[Assignment]
Search the entries below for the word "score" and copy every line where it appears.

━━━ Source information

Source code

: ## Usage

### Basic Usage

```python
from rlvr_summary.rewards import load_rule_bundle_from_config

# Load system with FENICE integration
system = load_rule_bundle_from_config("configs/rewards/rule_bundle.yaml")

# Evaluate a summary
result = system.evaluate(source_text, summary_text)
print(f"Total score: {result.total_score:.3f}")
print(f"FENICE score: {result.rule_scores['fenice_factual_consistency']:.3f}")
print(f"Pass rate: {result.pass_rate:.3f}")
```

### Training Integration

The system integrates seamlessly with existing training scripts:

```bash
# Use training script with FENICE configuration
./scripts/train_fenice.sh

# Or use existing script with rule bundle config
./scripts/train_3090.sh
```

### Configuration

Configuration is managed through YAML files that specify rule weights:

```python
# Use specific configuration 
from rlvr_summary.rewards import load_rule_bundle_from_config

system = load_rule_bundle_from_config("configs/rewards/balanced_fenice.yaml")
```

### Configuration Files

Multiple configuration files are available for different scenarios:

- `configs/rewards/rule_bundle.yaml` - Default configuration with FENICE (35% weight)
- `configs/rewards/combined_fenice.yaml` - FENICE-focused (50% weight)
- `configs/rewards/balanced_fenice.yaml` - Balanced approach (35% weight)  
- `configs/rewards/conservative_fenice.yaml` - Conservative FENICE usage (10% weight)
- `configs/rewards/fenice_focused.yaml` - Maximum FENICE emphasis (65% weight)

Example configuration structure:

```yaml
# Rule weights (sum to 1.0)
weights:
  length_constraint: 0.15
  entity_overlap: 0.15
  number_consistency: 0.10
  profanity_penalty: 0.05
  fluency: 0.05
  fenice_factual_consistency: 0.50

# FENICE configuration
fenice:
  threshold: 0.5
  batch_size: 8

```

━━━━━━
━━━ Source information

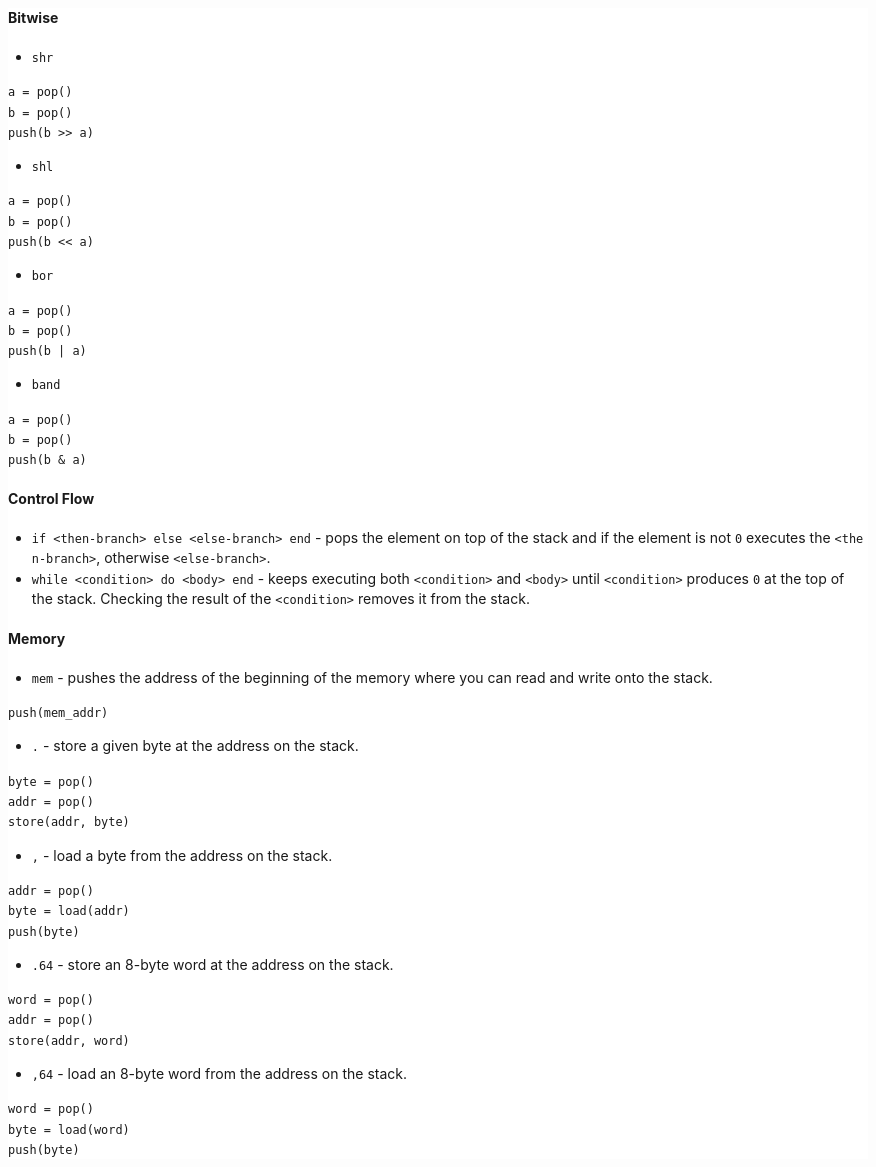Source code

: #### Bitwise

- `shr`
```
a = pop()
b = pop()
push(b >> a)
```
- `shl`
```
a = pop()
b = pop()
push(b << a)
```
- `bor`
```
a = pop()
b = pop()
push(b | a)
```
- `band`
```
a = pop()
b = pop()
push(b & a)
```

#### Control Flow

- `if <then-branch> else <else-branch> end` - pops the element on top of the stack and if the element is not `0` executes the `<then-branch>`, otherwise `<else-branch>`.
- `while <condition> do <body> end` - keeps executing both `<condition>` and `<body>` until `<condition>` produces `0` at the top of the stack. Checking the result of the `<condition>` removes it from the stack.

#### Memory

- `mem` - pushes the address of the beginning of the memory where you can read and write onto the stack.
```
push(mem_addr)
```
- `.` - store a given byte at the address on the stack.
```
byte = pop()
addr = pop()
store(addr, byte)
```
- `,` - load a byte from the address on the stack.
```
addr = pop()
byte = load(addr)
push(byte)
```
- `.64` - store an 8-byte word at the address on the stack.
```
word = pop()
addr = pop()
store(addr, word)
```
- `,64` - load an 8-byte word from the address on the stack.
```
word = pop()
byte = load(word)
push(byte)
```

━━━━━━

[Solution to the problem]
print(f"Total score: {result.total_score:.3f}")
print(f"FENICE score: {result.rule_scores['fenice_factual_consistency']:.3f}")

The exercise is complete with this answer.